The SNP manifesto sets out plans to prioritise the devolution of powers over national insurance contributions (NICs), corporation tax and welfare policy, among other areas, as a stepping stone to full fiscal responsibility.
In this Observation, we assess these plans as part of the IFS' election analysis, funded by the Nuffield Foundation. (An earlier, companion Observation looked at how the plans fit into moves towards full fiscal responsibility.)
So what can be said about the plans for devolving these specific areas?
First, devolving NICs to Scotland could be seen as a natural next step, given that the Smith Commission has recommended devolving income tax on non-savings income.
NICs are in many ways just another income tax on earned income, and devolving the two together may allow the Scottish Government to move towards closer integration of the two taxes, if it so wished. This is something recommended by the IFS’s Mirrlees Review of the tax system. In a rational world, NICs should be treated like income tax. However, there are notional links between NICs and entitlements to contributory benefits such as pensions, and so devolving NICs could involve some tricky administrative issues. Who would pay for the pensions of people who had worked in England and retired to Scotland, for instance?
Second, the plans for the devolution of welfare in its entirety would give the Scottish Government significant new powers – not only to increase or reduce benefit rates but also to restructure the whole system.
This may result in a system better suited to Scotland’s particular needs and preferences. And devolution of the budget for welfare would allow synergies between public service spending and benefit spending to be better exploited (dealing with concerns, for instance, that the Scottish Government doesn’t benefit from the savings on benefits that result from investment in housing, education, or healthcare, say).
But as we discussed in the run up to last year’s independence referendum, any radical reform inevitably involves difficult trade-offs. Major changes benefitting some individuals would either create significant numbers of losers, many of whom would probably have low incomes, or else involve a substantial increase in overall benefit spending. The Scottish Government may also face the budget risk of benefit spending in Scotland rising more or less rapidly than in the rest of the UK – a risk currently borne by the UK government. Agreeing the block grant adjustment mechanism for welfare may be particularly tricky.
The manifesto’s proposals for changes to the benefit system might provide a guide to the type of reforms that an SNP Scottish Government would prioritise, if welfare were fully devolved. These include halting and reversing the replacement of disability living allowance (DLA) with personal independence payments (PIP), and increases to carer’s allowance and universal credit (UC) work allowances.
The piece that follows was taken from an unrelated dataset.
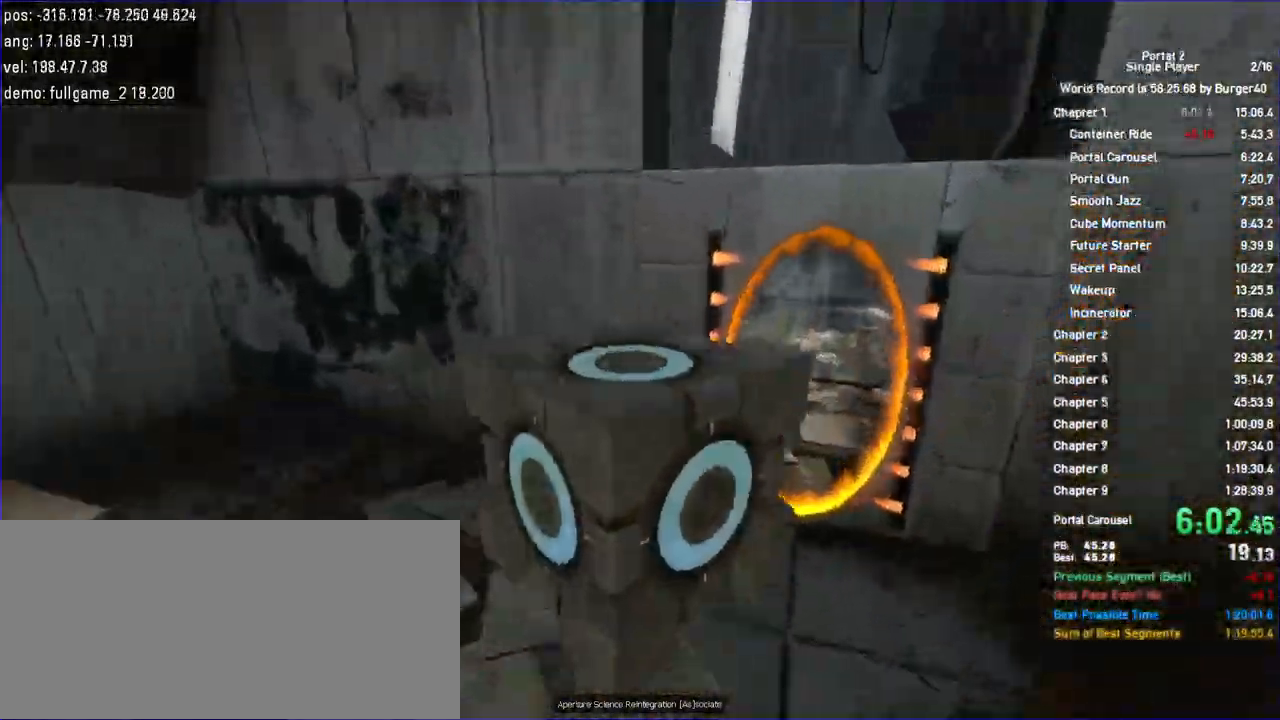
{"keys": ["d", "w"], "mouse": [], "events": [[333, "a", "down"], [333, "w", "down"], [367, "d", "up"], [467, "a", "up"], [467, "d", "down"]]}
The first two of these are deliverable under the Smith Commission’s proposals (as disability benefits are being fully devolved), although the latter is not – and does not look like it would be possible under Labour’s proposals for more general benefit ‘top up’ powers. It is notable that each of these reforms would increase the generosity of the system, and would therefore cost money – money that would have to be found from within the Scottish budget if welfare were devolved and the plans were not adopted UK-wide.
Third, corporation tax is not a natural candidate for devolution. Relative to most other tax bases, corporate profits are particularly sensitive to differences in tax rates across jurisdictions – companies shift investment and profits between jurisdictions to take advantage of the lowest rates.
Corporation tax is therefore particularly prone to tax competition. While one might think that devolution of corporation tax would provide Scotland with a significant new lever with which to attract additional investment and profits, the lever may be less effective than hoped if the UK government responded to any reduction in tax rates in Scotland by cutting tax rates in the rest of the UK.
Instead, tax rates and revenues may be lower in both Scotland and the rest of the UK than if rates were set centrally for the whole of the UK. Furthermore, allocating profits between Scotland and the rest of the UK would entail significant administrative complexity, even if tax rates were the same and companies had no incentive to game the system.
Of course, the UK government has agreed in principle to devolve rate-setting powers (but not the tax base) for corporation tax to Northern Ireland. It says that this is justified by the particular circumstances of Northern Ireland – a land border with the Republic of Ireland, where corporation tax is just 12.5%, and a relatively weak private sector. Whether this reasoning is valid or not, it is not surprising that the SNP is asking for similar powers for Scotland.
The proposals listed as ‘priorities’ would therefore give Scotland significant new powers which the Scottish Government may be able to use to design improved benefit and tax systems. But they would also entail additional spending and revenue risk, and involve a number of complex technical and administrative issues.